Earlier India and other developing nations had put forth a proposal to amend the Agreement on Agriculture (AoA) to exclude public stockholding from the calculations towards Aggregate Measurement of Support (AMS). Another point of concern was that the calculations continue to be based on prices in 1985-86 without taking into account inflation and the current day realities. The AoA, the minimum leeway developing nations had even while entering into agreement and the argument that food can hardly be bound by trade rules, have surfaced time and again.
In Bali last year, the WTO members seemed to have agreed to break the deadlock by agreeing to a peace clause as an interim mechanism, until a permanent solution was found, to prevent dispute settlement proceedings for any breach of the AoA by stocking of certain staple foods.
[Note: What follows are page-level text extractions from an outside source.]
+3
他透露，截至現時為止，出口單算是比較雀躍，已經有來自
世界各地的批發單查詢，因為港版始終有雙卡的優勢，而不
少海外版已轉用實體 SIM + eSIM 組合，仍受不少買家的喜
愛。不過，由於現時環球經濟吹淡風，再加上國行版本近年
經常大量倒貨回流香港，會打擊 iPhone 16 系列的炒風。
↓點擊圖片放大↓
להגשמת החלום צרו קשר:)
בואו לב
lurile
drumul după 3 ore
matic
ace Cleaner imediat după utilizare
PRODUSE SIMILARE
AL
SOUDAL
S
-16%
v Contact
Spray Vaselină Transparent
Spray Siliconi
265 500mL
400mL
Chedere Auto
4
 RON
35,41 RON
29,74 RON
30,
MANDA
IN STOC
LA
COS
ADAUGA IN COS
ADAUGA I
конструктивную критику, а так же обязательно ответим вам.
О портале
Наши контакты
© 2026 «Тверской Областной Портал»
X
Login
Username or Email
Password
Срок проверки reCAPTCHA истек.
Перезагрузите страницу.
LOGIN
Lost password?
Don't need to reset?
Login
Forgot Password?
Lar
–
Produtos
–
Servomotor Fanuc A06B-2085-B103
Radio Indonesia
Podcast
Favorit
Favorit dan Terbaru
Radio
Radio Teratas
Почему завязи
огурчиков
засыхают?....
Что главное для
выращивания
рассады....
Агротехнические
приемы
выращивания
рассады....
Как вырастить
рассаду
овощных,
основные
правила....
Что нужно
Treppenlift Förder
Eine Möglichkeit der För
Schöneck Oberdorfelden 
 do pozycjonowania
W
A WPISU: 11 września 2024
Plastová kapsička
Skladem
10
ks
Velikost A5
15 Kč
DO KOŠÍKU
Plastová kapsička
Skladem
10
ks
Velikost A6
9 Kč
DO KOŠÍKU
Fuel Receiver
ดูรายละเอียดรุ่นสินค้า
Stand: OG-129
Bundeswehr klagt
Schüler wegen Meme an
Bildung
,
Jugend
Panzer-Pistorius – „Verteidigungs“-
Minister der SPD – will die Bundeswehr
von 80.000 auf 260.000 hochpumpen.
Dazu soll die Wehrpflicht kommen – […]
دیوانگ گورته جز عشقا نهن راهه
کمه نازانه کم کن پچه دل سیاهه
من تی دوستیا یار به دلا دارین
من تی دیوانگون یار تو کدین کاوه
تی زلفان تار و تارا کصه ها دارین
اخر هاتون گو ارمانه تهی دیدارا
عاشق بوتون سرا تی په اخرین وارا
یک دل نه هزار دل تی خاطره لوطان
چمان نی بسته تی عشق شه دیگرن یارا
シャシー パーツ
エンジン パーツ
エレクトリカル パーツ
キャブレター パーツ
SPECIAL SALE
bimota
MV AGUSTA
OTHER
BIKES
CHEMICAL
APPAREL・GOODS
The members achieved consensus on implementing the TFA. However, the members failed to convene a meeting of the General Council before 31-7-2014 to adopt the protocol, even as some members have started working towards facilitation by way of reform in customs procedure, infrastructure, etc.
In his closing remarks the WTO Director General called the Members to reflect and take efforts to resolve the differences so that all members can reap the benefits of TFA.